Boat With 60 Refugees on Board Sinks in Turkey’s Van

ISTANBUL (Dispatches) – A boat that sank in Lake Van in eastern Turkey is believed to have been carrying up to 60 refugees and migrants when it went down in stormy weather, Interior Minister Suleyman Soylu said.
Speaking to reporters in Van province on Wednesday, Soylu said authorities detained 11 people in connection with the incident, which the provincial governor’s office said took place late on Saturday.
Search and rescue operations continue, he said, adding that six bodies have been recovered so far. He said a total of 11 other people had been detained in connection with the tragedy.
"The information the interior minister has is dependent on the testimonies of witnesses,” said Al Jazeera’s Sinem Koseoglu, reporting from Istanbul.
She said the head of a nearby village reported the sinking of the boat to the police, and the search for the sunken vessel is still under way.
Local officials told Koseoglu that multiple traffickers who claimed to be on the boat when it sank gave their testimonies to the local authorities.

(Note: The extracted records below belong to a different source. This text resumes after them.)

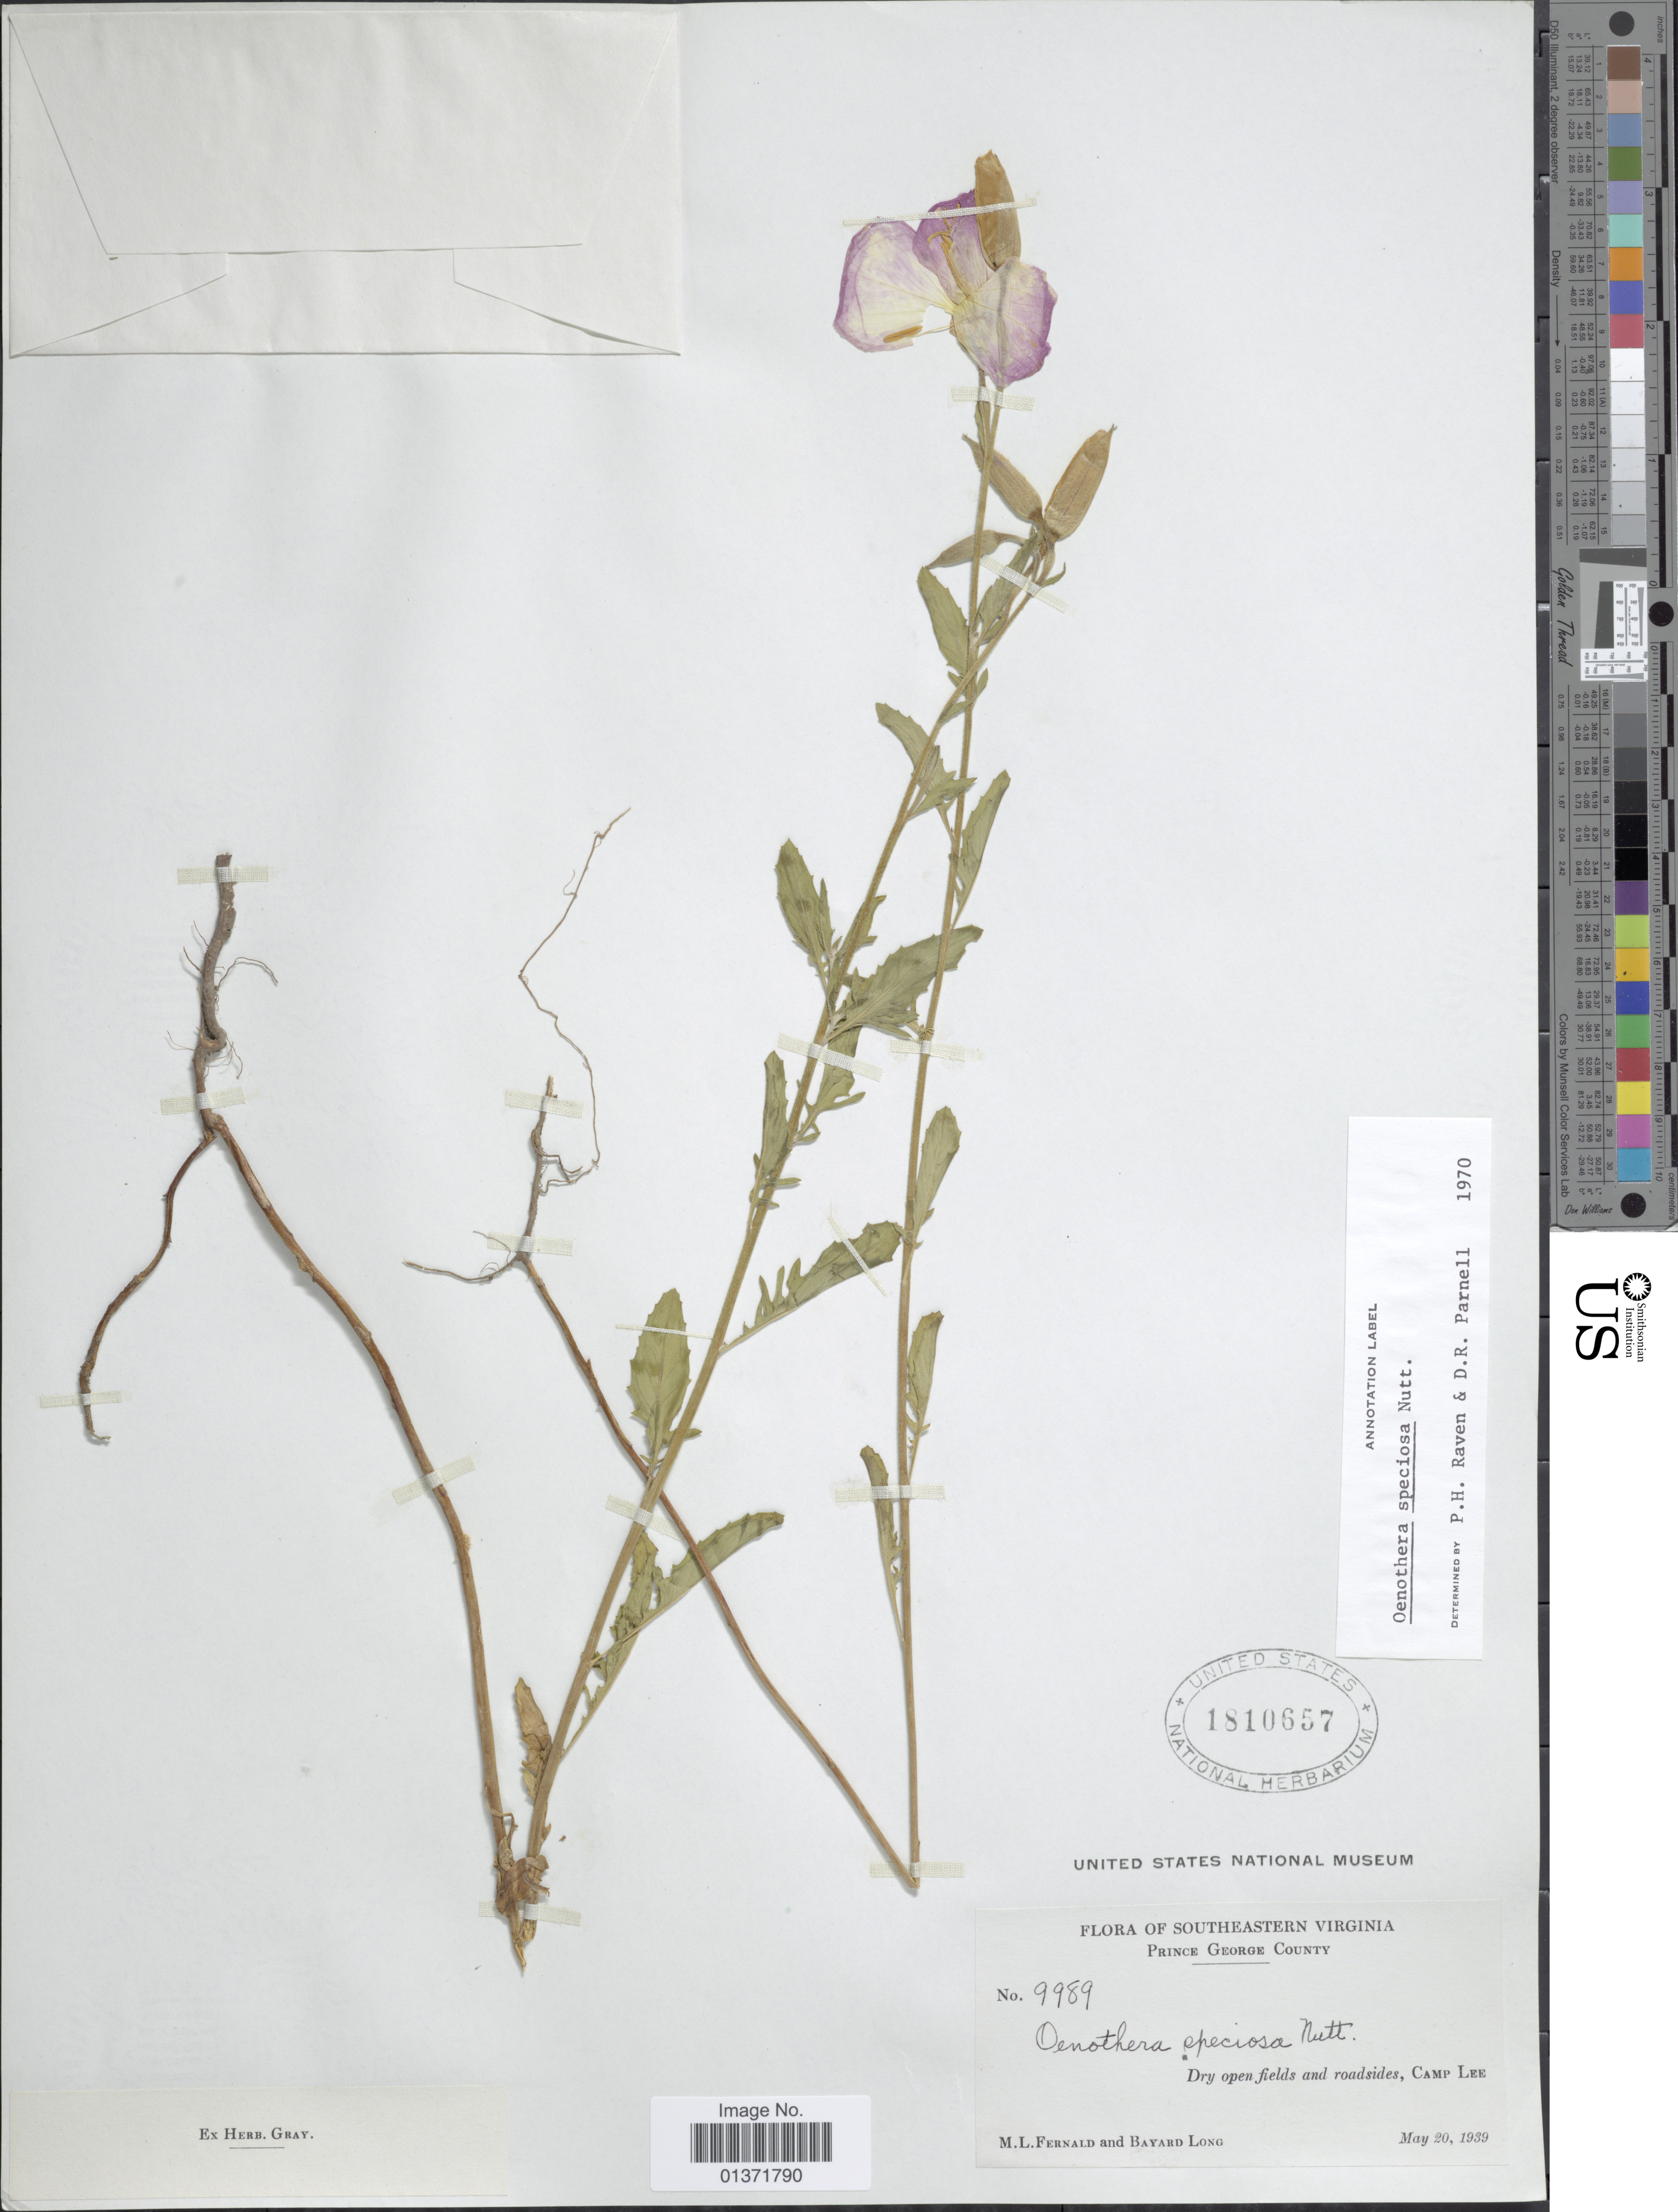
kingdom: Plantae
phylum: Tracheophyta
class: Magnoliopsida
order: Myrtales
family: Onagraceae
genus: Oenothera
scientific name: Oenothera speciosa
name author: Nutt.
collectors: M. L. Fernald & B. Long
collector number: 9989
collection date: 1939-05-20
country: United States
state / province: Virginia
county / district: Prince George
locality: Southeastern Virginia, Prince George County, Camp Lee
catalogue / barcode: US 1810657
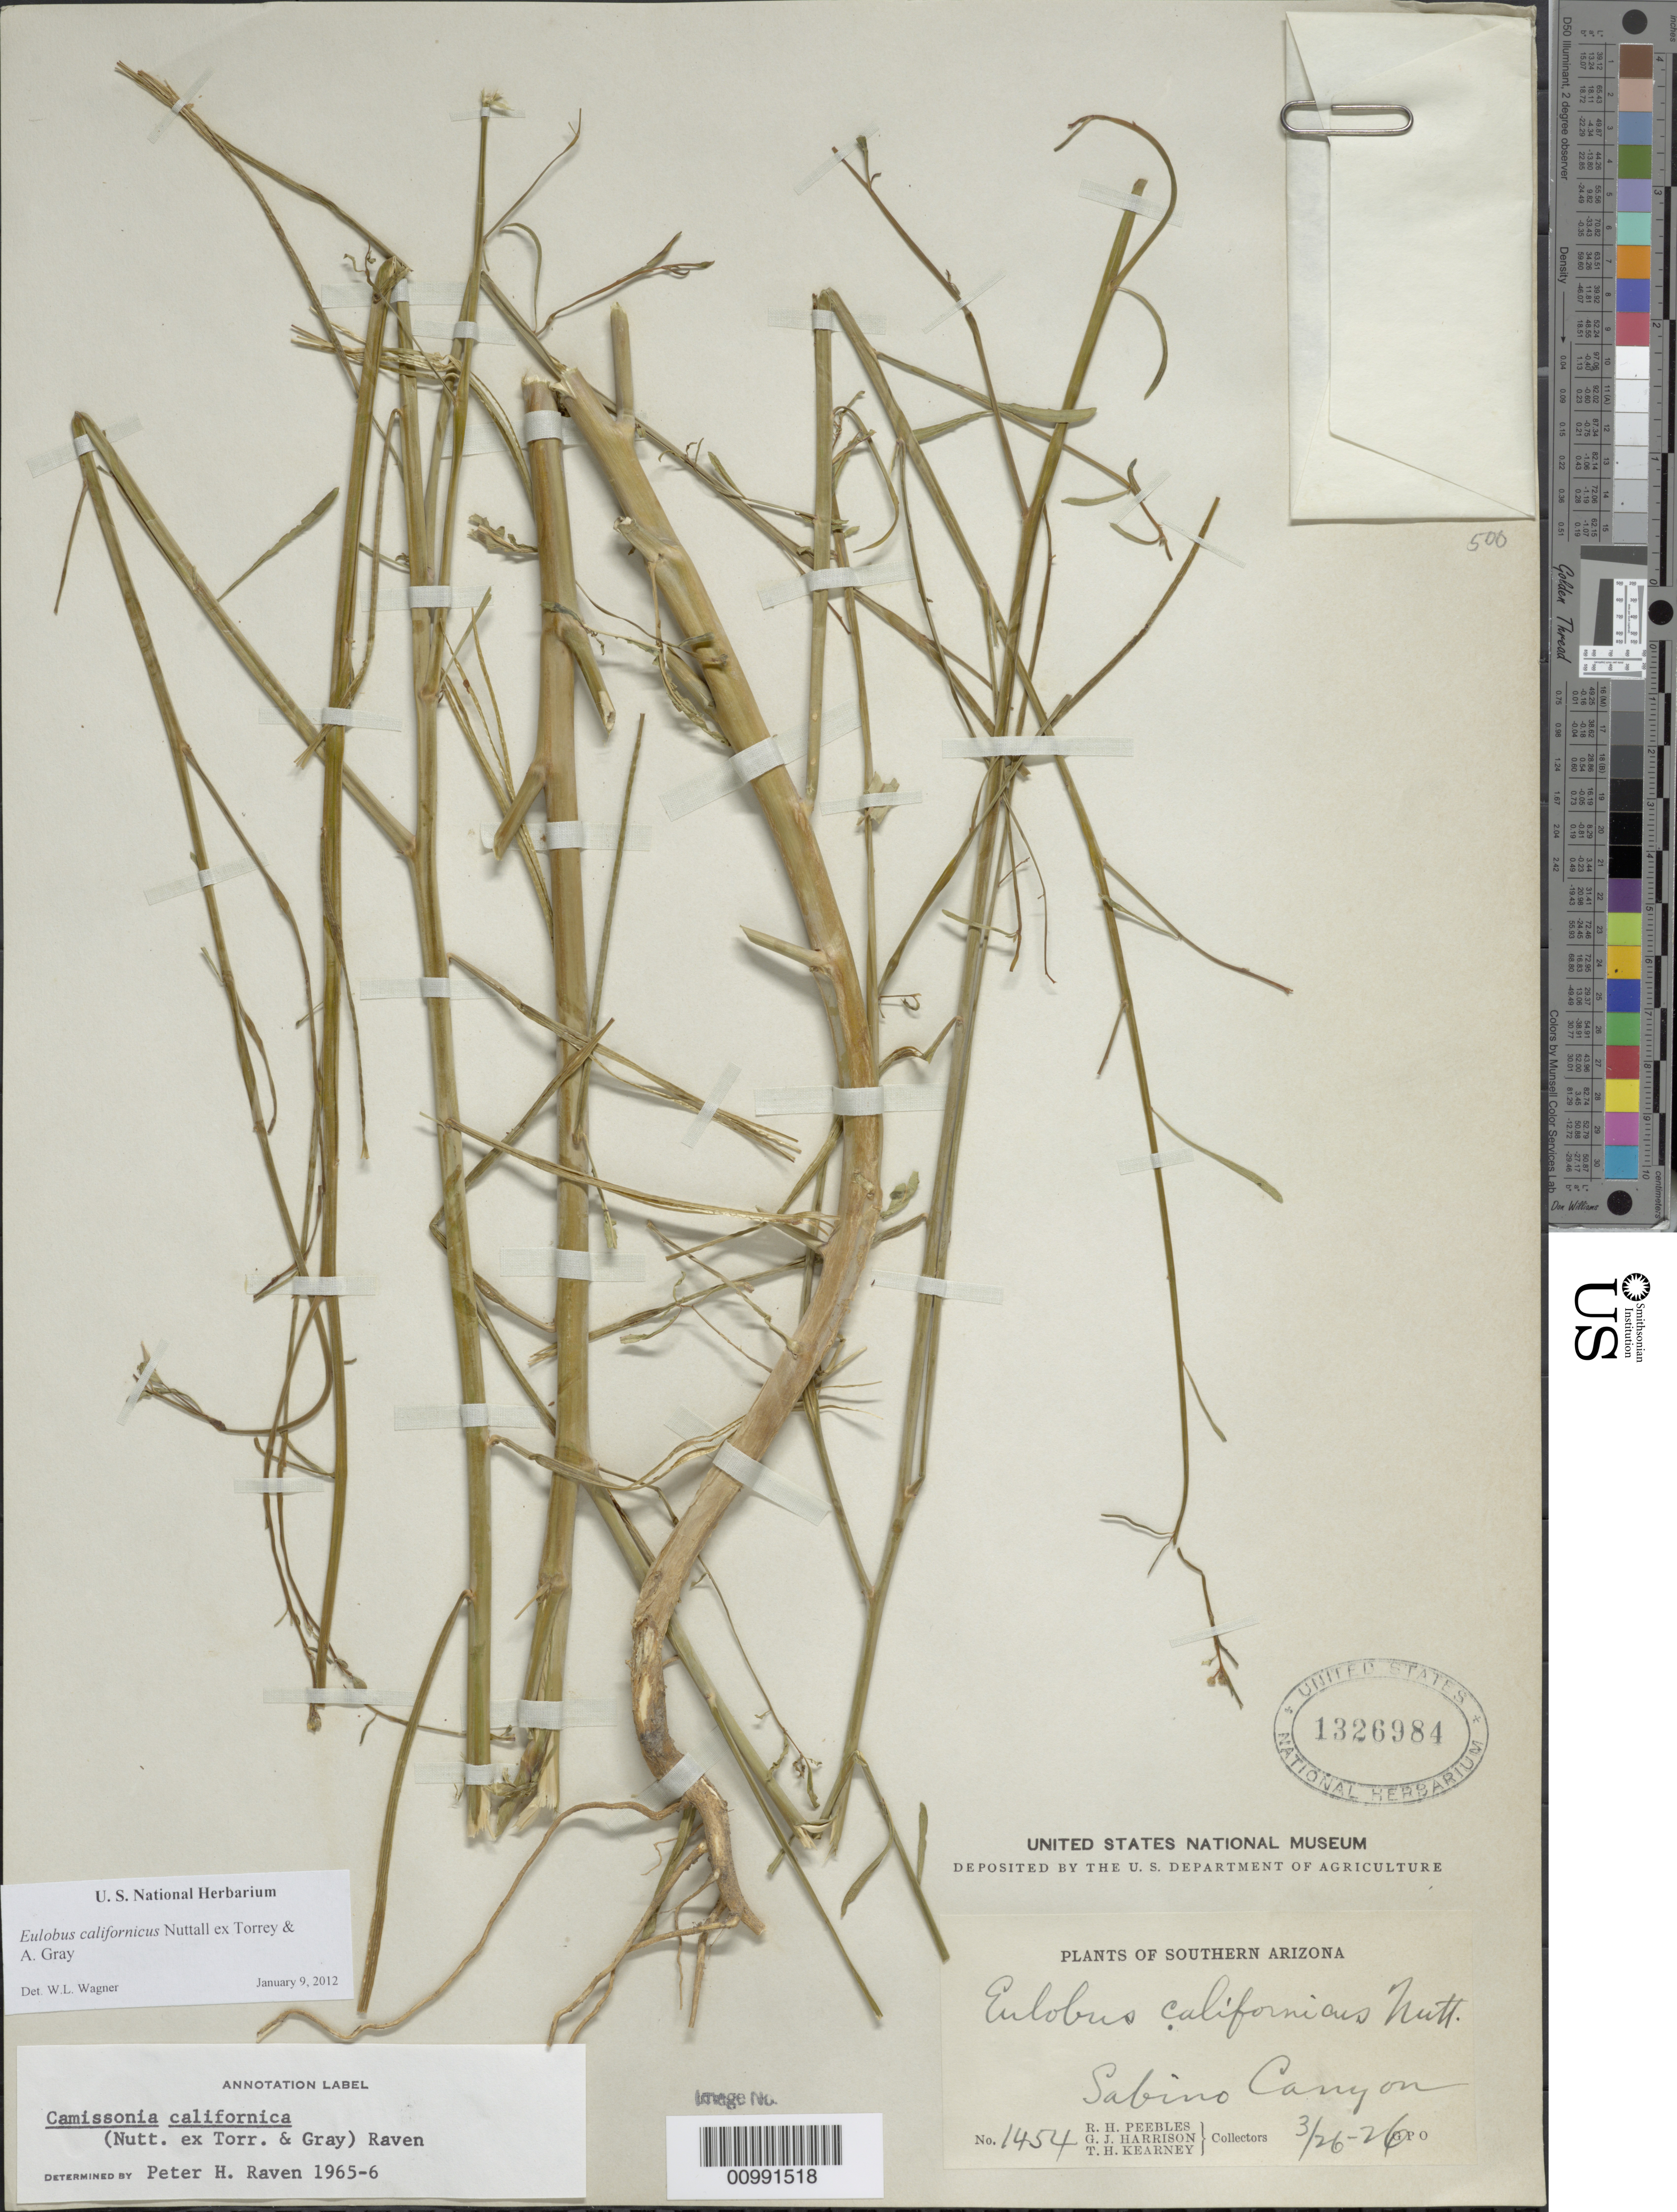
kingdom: Plantae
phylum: Tracheophyta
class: Magnoliopsida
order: Myrtales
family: Onagraceae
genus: Eulobus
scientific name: Eulobus californicus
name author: Nutt. ex Torr. & A. Gray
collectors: R. H. Peebles & G. J. Harrison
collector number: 1454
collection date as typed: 26 Mar 1926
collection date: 1926-03-26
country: United States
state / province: Arizona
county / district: Pima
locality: Sabino Canyon near Tucson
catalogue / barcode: US 1326984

According to them, the boat, which had a capacity of 20, was overloaded and sank after it travelled nearly 8km (5 miles) in lake waters.
Haberturk television said the refugees and migrants in the boat were believed to be from Pakistan and Afghanistan.
In December, seven people had died, and 64 were rescued when a boat carrying refugees and migrants from Pakistan, Bangladesh and Afghanistan sank on Lake Van.
More than a million people reached Greece from Turkey in 2015 and 2016, although the numbers dropped sharply under a 2016 agreement between the European Union and Turkey on Ankara taking back refugees in return for funds.
Earlier this year, tens of thousands of refugees tried to cross into Greece via land and sea borders after Ankara said it would no longer stop them.
Turkey, home to 3.6 million Syrians, the world’s largest refugee population, had said it would open the frontier because it was alarmed by the prospect of another wave of refugees fleeing war in northwest Syria.